The convoy with the OCO 2 spacecraft and ground support equipment arrives at Vandenberg Air Force Base, Calif. Photo credit: NASA/JPL-Caltech
 
"Right now, we have a 60-year data record that shows that CO2 concentration levels have increased by about 100 parts per million, or about 25 to 30 percent, in the last 60 years," Basilio said. "But only about half of that carbon dioxide that's emitted through human activity, like fossil fuel emissions, stays in the atmosphere."

Scientists say the rest of the carbon dioxide is absorbed by oceans and plants, and OCO 2 will identify where these "sinks" are located.

"Are these sinks going to become less efficient? Are they going to become saturated? Does that mean more carbon dioxide stays in the atmosphere? What happens when more carbon dioxide stays in the atmosphere? Is that going to further accelerate the global climate change process?
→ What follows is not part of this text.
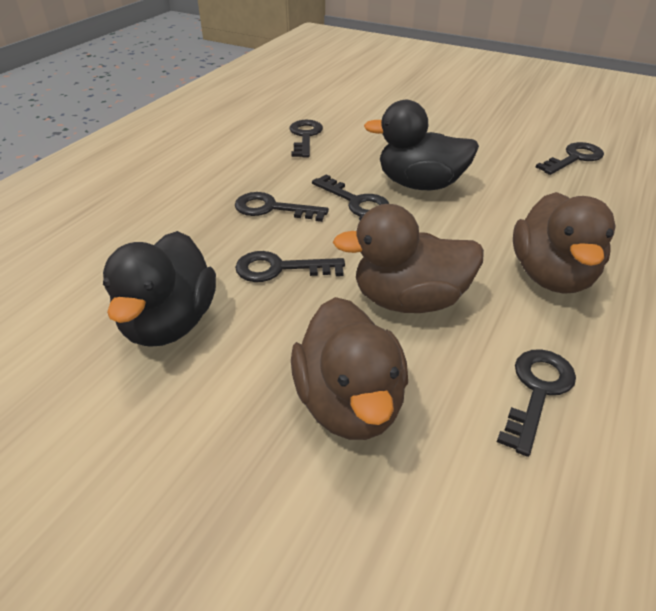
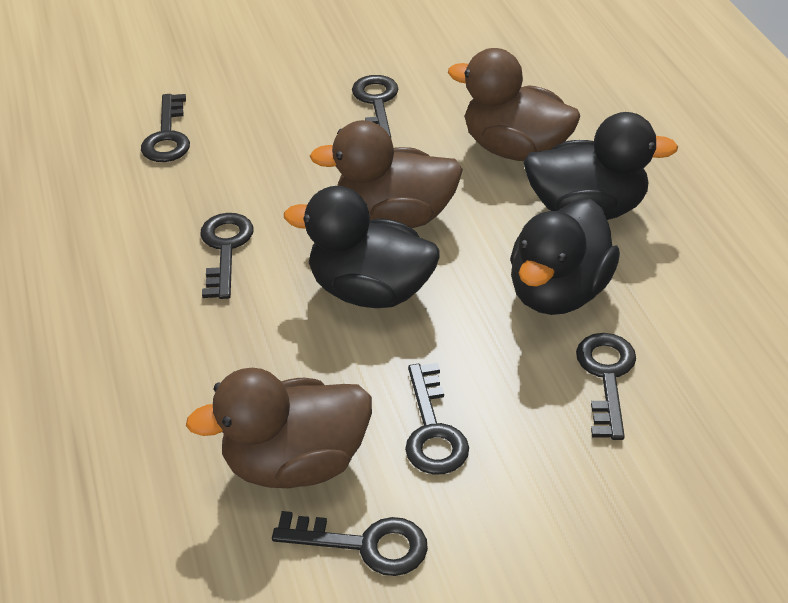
black duck: [103,231,216,347] [364,100,479,190] = 2 -> [284,186,440,308] [510,199,620,315] [524,112,678,220] = 3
These are only but a few of the basic science questions that we hope to be able to answer with OCO 2 mission," Basilio said.

NASA started the OCO 2 mission after a similar satellite was lost in a launch failure on a Taurus XL rocket in February 2009. The payload fairing on the Taurus XL rocket did not separate during launch, and the rocket and OCO spacecraft crashed near Antarctica without achieving orbit.

OCO 2 has the same science goals as the original mission, but engineers modified the satellite's design to upgrade it with modern components. It is not a "carbon copy" of the original carbon research satellite, Basilio said.

Basilio was deputy project manager on the OCO mission and stayed on to lead the reflight.

"A lot of us came over to OCO 2 quite willingly because we had a sense of unfinished business," Basilio said. "We made a commitment to ourselves and to the institution that we were going to deliver the mission that was going to serve all of us well -- the American taxpayers and everyone on this planet. We couldn't walk away, so when the opportunity came up to refly OCO as the OCO 2 mission, all of us jumped at this opportunity."